TO DO ->
Your copy should match the records below word for word and contain no pictures.

DATASET ENTRIES ->
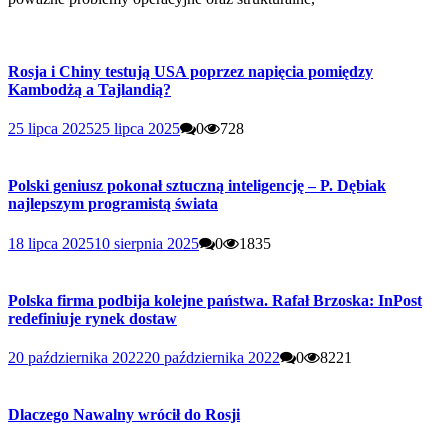
Rosja i Chiny testują USA poprzez napięcia pomiędzy
Kambodżą a Tajlandią?
25 lipca 2025
25 lipca 2025
0
728
Polski geniusz pokonał sztuczną inteligencję – P. Dębiak
najlepszym programistą świata
18 lipca 2025
10 sierpnia 2025
0
1835
Polska firma podbija kolejne państwa. Rafał Brzoska: InPost
redefiniuje rynek dostaw
20 października 2022
20 października 2022
0
8221
Dlaczego Nawalny wrócił do Rosji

RESULT OF THE TASK ->
Rosja i Chiny testują USA poprzez napięcia pomiędzy
Kambodżą a Tajlandią?
25 lipca 2025
25 lipca 2025
0
728
Polski geniusz pokonał sztuczną inteligencję – P. Dębiak
najlepszym programistą świata
18 lipca 2025
10 sierpnia 2025
0
1835
Polska firma podbija kolejne państwa. Rafał Brzoska: InPost
redefiniuje rynek dostaw
20 października 2022
20 października 2022
0
8221
Dlaczego Nawalny wrócił do Rosji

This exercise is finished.